Fixtures and Positioners- Fixtures for automatic welding are often automated with hydraulic or pneumatic clamping devices. The welding machine often controls the operation of the clamps. Clamps can be opened to permit gun or torch access to the weld joint. Most clamping systems and positioner movements are activated by electrical contact closures.
Offline Programming and Interfacing with Computer Aided Design. The process of “teaching” the robot can be time consuming, utilizing productive robot time. If the need of only a few parts is forecast, robotic welding may not be economical. However, off-line programming using computer-aided design (CAD) systems can be used to program the sequence of motions of the robot and the positioner. Graphic animation programs help to visualize and debug the motion sequence. The CAD model cannot always duplicate the actual conditions at the actual welding station. It is often necessary to edit any motion program generated off line.

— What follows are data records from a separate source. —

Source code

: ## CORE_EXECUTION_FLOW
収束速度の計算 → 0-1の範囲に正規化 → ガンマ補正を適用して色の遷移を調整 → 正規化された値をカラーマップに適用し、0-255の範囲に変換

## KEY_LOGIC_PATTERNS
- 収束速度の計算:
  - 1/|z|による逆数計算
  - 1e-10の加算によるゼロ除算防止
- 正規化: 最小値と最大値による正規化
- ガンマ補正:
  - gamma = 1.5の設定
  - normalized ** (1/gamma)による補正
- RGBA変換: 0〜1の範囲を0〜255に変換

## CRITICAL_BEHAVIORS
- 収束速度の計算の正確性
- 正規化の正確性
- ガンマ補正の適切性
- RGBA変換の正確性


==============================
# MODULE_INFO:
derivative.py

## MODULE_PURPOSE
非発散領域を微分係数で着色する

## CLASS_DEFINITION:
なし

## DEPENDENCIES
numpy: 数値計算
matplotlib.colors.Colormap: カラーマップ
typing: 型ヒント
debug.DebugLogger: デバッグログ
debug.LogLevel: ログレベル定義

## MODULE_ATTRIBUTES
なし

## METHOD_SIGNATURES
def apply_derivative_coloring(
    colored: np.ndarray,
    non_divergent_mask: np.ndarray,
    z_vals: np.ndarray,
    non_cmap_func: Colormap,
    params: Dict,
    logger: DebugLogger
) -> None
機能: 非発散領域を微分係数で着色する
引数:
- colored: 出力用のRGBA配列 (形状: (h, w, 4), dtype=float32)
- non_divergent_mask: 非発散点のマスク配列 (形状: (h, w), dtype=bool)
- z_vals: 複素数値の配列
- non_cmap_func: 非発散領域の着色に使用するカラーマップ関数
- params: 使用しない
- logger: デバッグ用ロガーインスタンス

Each assembly to be welded requires an investment in programming. Programming costs vary widely depending on the welding system being used, the experience of the programmers, and the complexity of the welding process. Investment in programrning must be taken into account when determining the economics of automatic welding. Once an investment is madefor a specific weldment the program can be stored for future use.
Safety- The operator of a robotic system can easily avoid close proximity to jagged edges of parts, weld metal expulsion, and other welding hazards. However, the movement of the robot arm creates a dangerous environment. Workers in the area must be prevented from entering the working envelope of the robot. Protective fences, power interlocks and detection devices should be installed to assure worker safety.